→ **PROBLEM TO WORK ON**: Which lines belong in your copy? Those from the start of the data through the line with "Figure 51. The", exactly as written, without any pictures.

(Stored data)

=-=-=

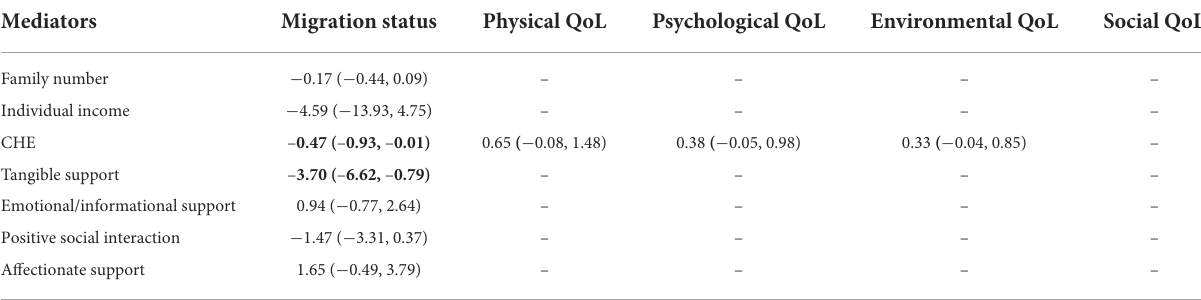
TABLE 6 Indirect effects of migration on the four dimensions of QoL for urban adults with rare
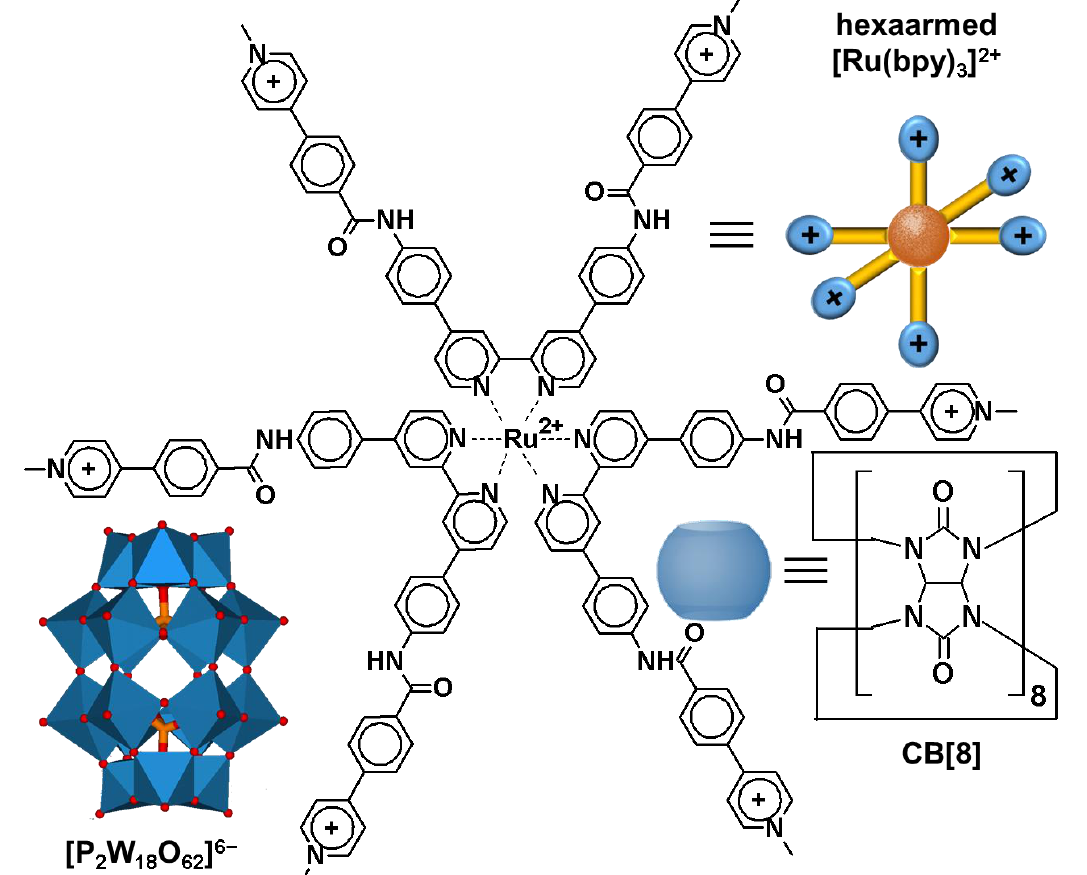
Figure 51. The structure of hexaarmed [Ru(bpy )3 ] 2+ , CB[8], and a redox-active [P 2 W 18 O 62 ] 6− unit.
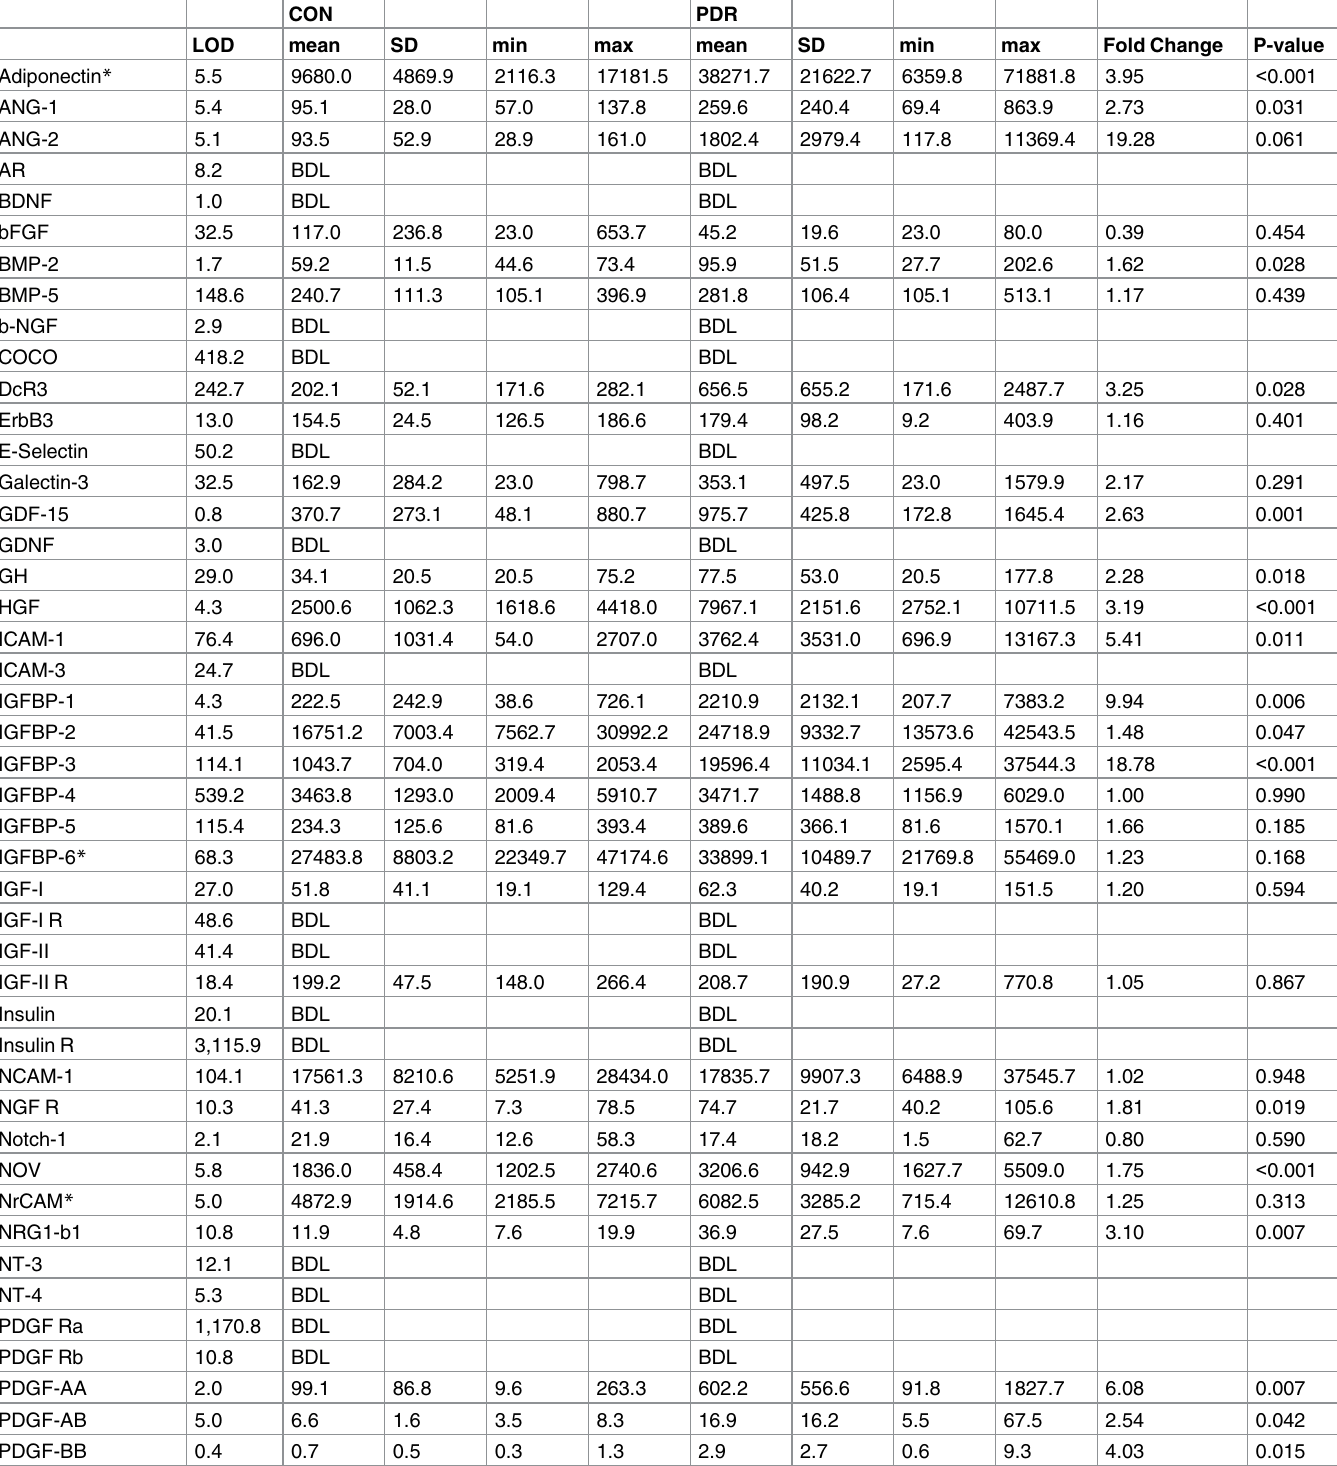
Table 3. Protein concentrations in vitreous of control and PDR patients. Protein concentrations were determined by Quantibodyarrays in patients with vitreal floaters (CON) and patients with proliferativediabeticretinopathy(PDR) that underwent vitreoretinal surgery. CON PDR LOD mean SD min max mean SD min max Fold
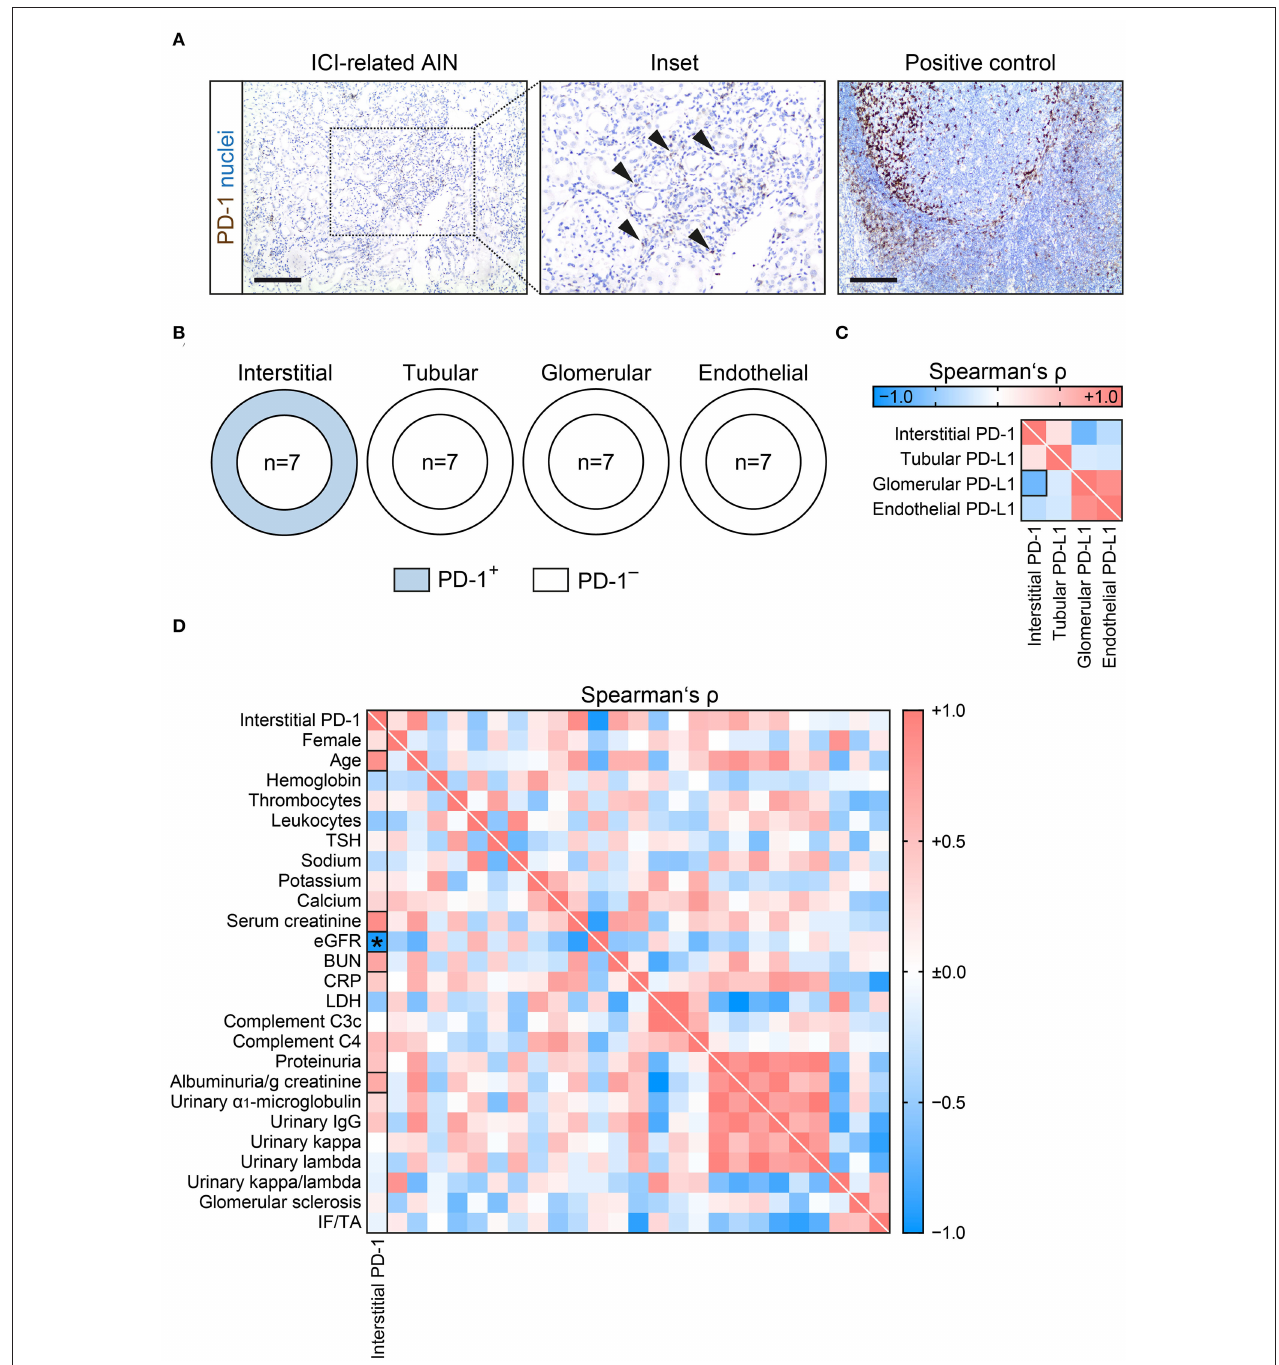
FIGURE 3 | PD-1 is present in interstitial cells and associates with kidney injury in ICI-related nephrotoxicity. (A) Interstitial cell PD-1 positivity (arrowheads) in AIN related to ICI therapy, tonsil tissue was used as positive control (scale bar: 200 µ m). (B) Frequency of PD-1 positivity among different renal compartments. (C) Correlative analysis of interstitial PD-1 and PD-L1 positivity within different renal compartments in ICI-related nephrotoxicity are shown by heatmap reflecting mean values of Spearman’s ρ . The rectangle box indicates a Spearman’s ρ more than ± 0.6. (D) Extent of interstitial cells positive for PD-1 in ICI-related nephrotoxicity in association with clinical and laboratory parameters are shown by heatmap reflecting mean values of Spearman’s ρ . Rectangle boxes indicate a Spearman’s ρ more than ± 0.6, asterisks significant correlations in the stepwise linear regression analysis ( p < 0.05). AIN, acute interstitial nephritis; BUN, blood urea nitrogen; C3c, complement factor 3 conversion product; C4, complement factor 4; CRP, C-reactive protein; eGFR, estimated glomerular filtration rate (CKD-EPI); ICI, immune checkpoint inhibitor; IF/TA, interstitial fibrosis/tubular atrophy; IgG, immunoglobulin G; LDH, lactate dehydrogenase; PD-1, programmed cell death protein 1; PD-L1, programmed cell death protein 1-ligand 1; TSH, thyroid stimulating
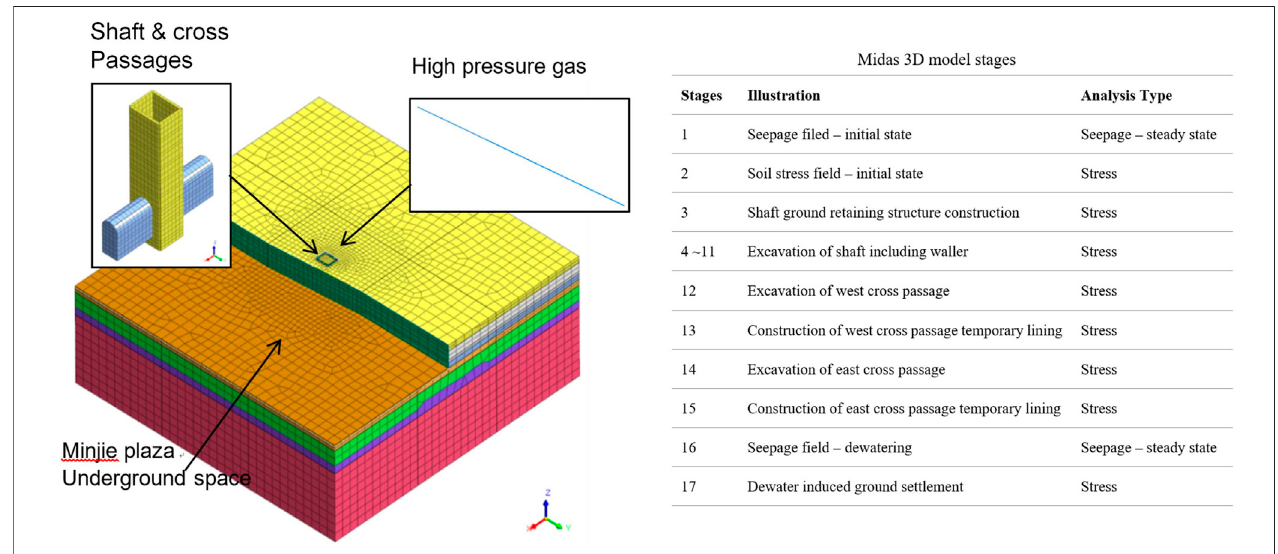
FIGURE 9 | 3D fi nite element model with detailed modelling stages.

=-=-=

→ **EXERCISE OUTPUT**:
TABLE 6 Indirect effects of migration on the four dimensions of QoL for urban adults with rare
Figure 51. The structure of hexaarmed [Ru(bpy )3 ] 2+ , CB[8], and a redox-active [P 2 W 18 O 62 ] 6− unit.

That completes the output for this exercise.